Begin to count # 16mers:....

Begin to predict alpha (relative abundance) and lambda (k-mer coverage):....

Initial predicted alpha, lambda:
Predicted alpha: 75.20%	24.51%	0.19%	0.07%	0.02%	0.01%	0.00%	0.00%	0.00%	0.00%	
Predicted lambda: 4.20	7.76	21.53	27.59	45.33	45.33	57.58	57.58	57.58	186.00	

Begin to update frequency of k-mers that occur 0 to 3 times:...
(usually need a longer time)

Predicted alpha,lambda after updating of k-mers that occur 0 to 3 times:...
Predicted alpha: 48.83%	50.33%	0.65%	0.17%	0.02%	0.00%	0.00%	0.00%	0.00%	0.00%	
Predicted lambda: 2.59	6.38	12.79	24.83	44.39	44.39	56.52	56.52	56.52	186.00	

***********************************

Predicted genome size: 580108.91	 577958.56	 
Predicted alpha: 28.93%	71.07%	
Predicted lambda: 2.59	6.38	

There are 2 species predicted.

***********************************

Assign reads to m groups....

Start training Markov Chain until it coverage....

loop 0....

Write reads into 2 files....

***********************************

Begin to predict the genome size, alpha from reads assignments...

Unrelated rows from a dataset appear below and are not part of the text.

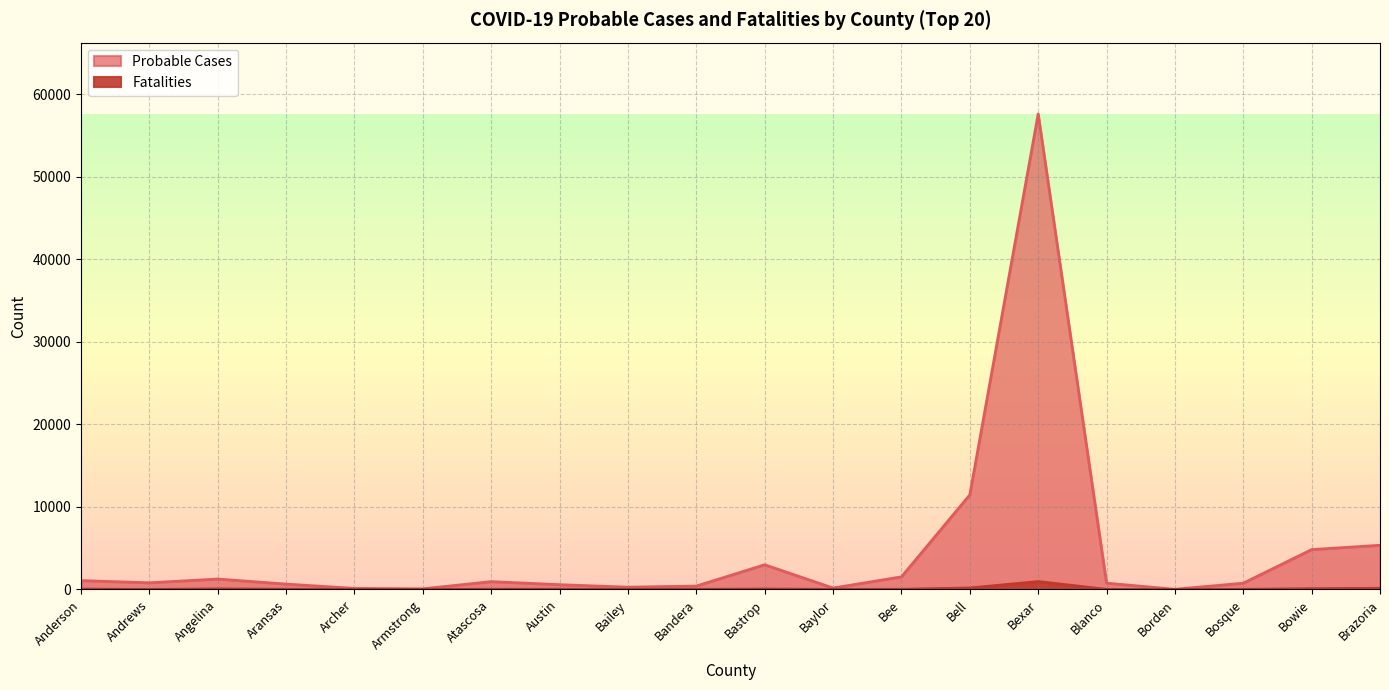

The value of Fatalities at Bexar is 953. True or false?

True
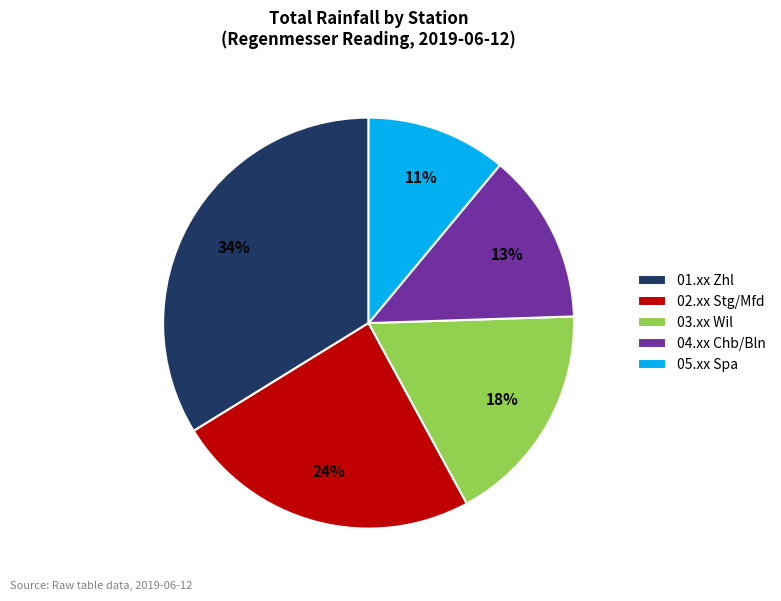

How many segments does this pie chart have?

5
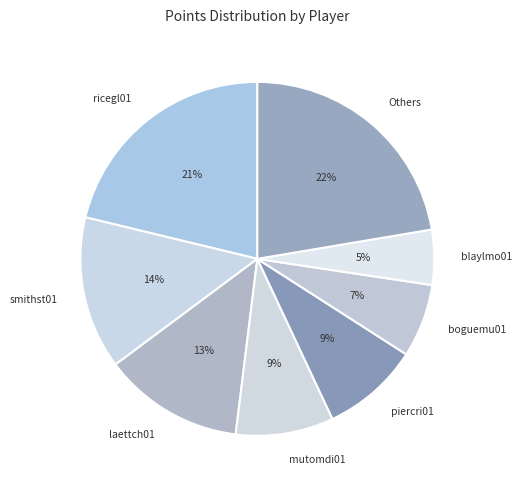

How many slices are in this pie chart?

8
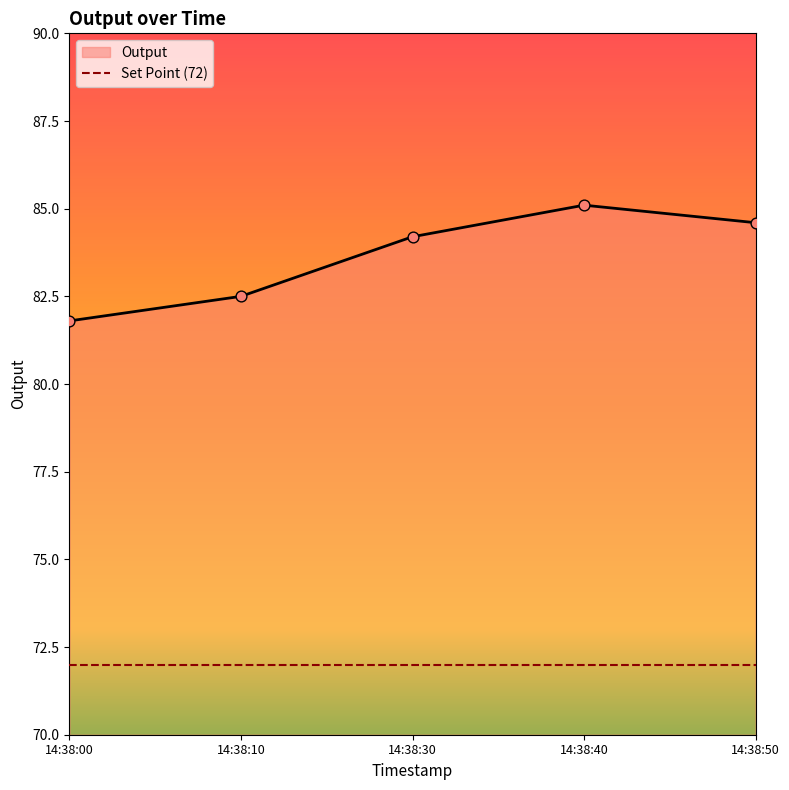

What is the ratio of the value at 14:38:50 to the value at 14:38:40?

1.0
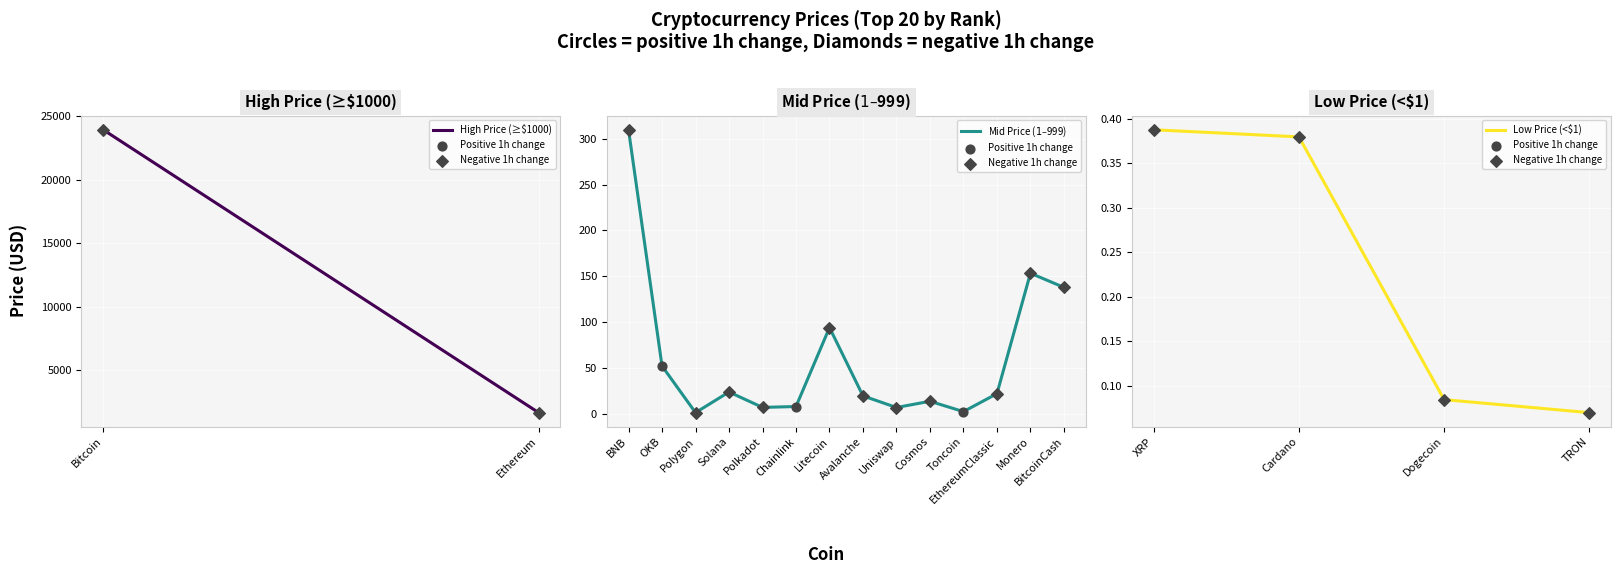

What is the change in value from Bitcoin to Avalanche?

-23929.1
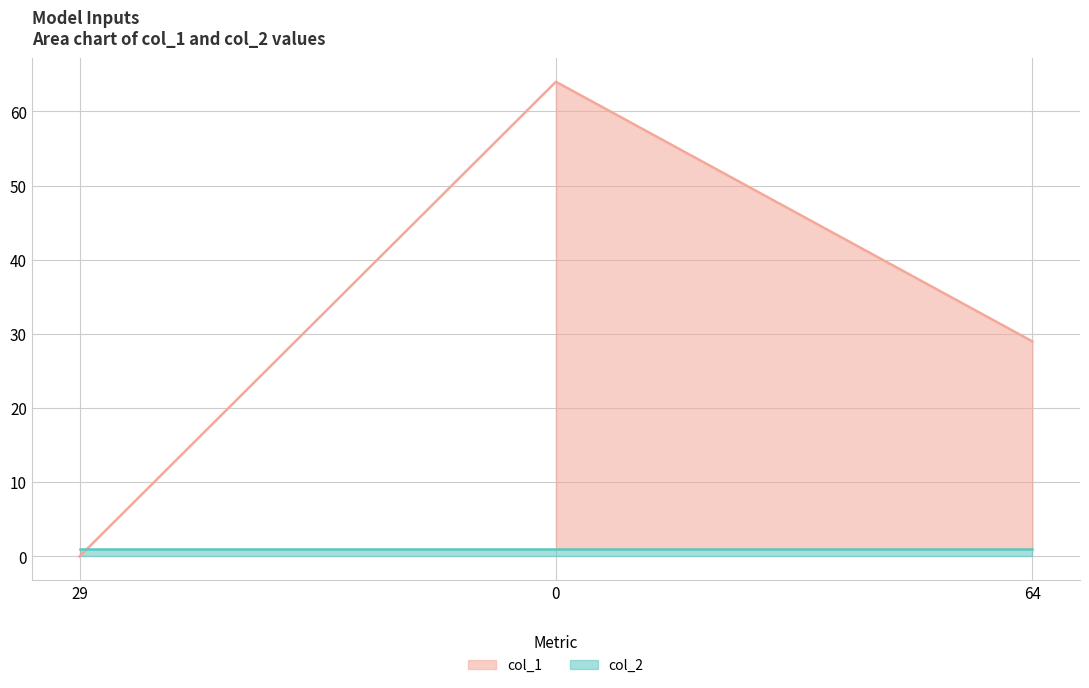

What is the difference between the values at 64 and 0?

35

Finally predicted genome size: 522830.37	 601189.22	 
Predicted alpha: 26.07%	73.93%	
Predicted lambda: 2.59	6.38		

***********************************
The program is finished..

Total running time: 1.57 mins
(2) Output files:
Example output files are as following:


The first file contains the predicted species number, genome sizes, k-mer converge and relative abundance.
Example file is as following, which showed the predicted parameters before and after reads assignments.

Predictions after EM algorithms:
Predicted genome size: 580108.91	 577958.56	 
Predicted alpha: 28.93%	71.07%	
Predicted lambda: 2.59	6.38	

There are 2 species predicted.

Prediction after reads binning:
Predicted genome size: 522830.37	 601189.22	 
Predicted alpha: 26.07%	73.93%	
Predicted lambda: 2.59	6.38	

Other output files were binned reads in each of separate files in FASTA format.